In one of the more telling moments in Charles Ferguson's bone-chilling new documentary, "No End in Sight," when a reporter offers "quagmire" as an apt description, Rumsfeld takes umbrage. With the debonair assurance of an old Hollywood star, he says, "That's somebody else's word. I don't do quagmires." Ferguson's film is a clear-sighted counterpoint to the former secretary of defense's impression. As the title suggests, it's a seemingly infinite mess.

A raft of documentaries have come along since the start of the war, some of them accusatory, some investigative, some empathetic, nearly all of them skeptical. None is better argued or more searing than "No End in Sight." It's soberly made, too. The lack of overt sensationalism doesn't leave us with a starchy piece of nonfiction. It has the seriousness of a "Frontline" piece (not to mention actual "Frontline" footage) without the testiness of a jeremiad. Ferguson surrounds himself with some excellent technicians who transform a rookie's impressive leap into journalism (the director is an Internet millionaire) into a damning political thriller.

-- Boston Globe


The script of Charles Ferguson's "No End in Sight" would certainly be in the hands of prosecutors in the event of impeachment hearings. The documentary is a furious, if quietly stated, indictment of the president and all his men in re the debacle that our adventure in Iraq has turned into. Ferguson builds a compelling case of bad judgment, error, stubbornness, arrogance, all of it adding up to a mess with no end in sight.
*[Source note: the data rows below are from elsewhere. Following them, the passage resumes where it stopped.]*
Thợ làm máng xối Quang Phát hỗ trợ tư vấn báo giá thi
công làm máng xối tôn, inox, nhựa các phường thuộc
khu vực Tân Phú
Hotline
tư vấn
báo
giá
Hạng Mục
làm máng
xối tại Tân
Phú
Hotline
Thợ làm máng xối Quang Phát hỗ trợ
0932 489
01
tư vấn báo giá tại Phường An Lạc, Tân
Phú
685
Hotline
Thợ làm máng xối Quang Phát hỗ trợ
It's also, most impressively, an evocation of that horror. Astutely edited by Chad Beck and Cindy Lee, it assembles a depressing cascade of imagery from the war: the tanks pulling through the dusty, ancient towns; the young Americans scooting through the ruins in their Terminator shades; optics-festooned plastic rifles, looking for targets as the children and women flee; the detonation of a roadside bomb with its surreal combination of speed and energy; and, of course, the talking heads, who talk, then talk some more, then talk still more, that is, if they'll talk at all. (Wolfowitz, Bremer and Rumsfeld wouldn't; all are represented in archival footage.)

-- Washington Post


The distinguishing characteristics of "No End in Sight," one of the two or three indispensable documentaries yet made about the war and the only comprehensive one, have nothing to do with flash or cleverness. All writer and director Charles Ferguson has to offer is intelligence plus a measure of perspective, commodities in short supply when the Bush administration prepared, in its wobbly way, to alter history.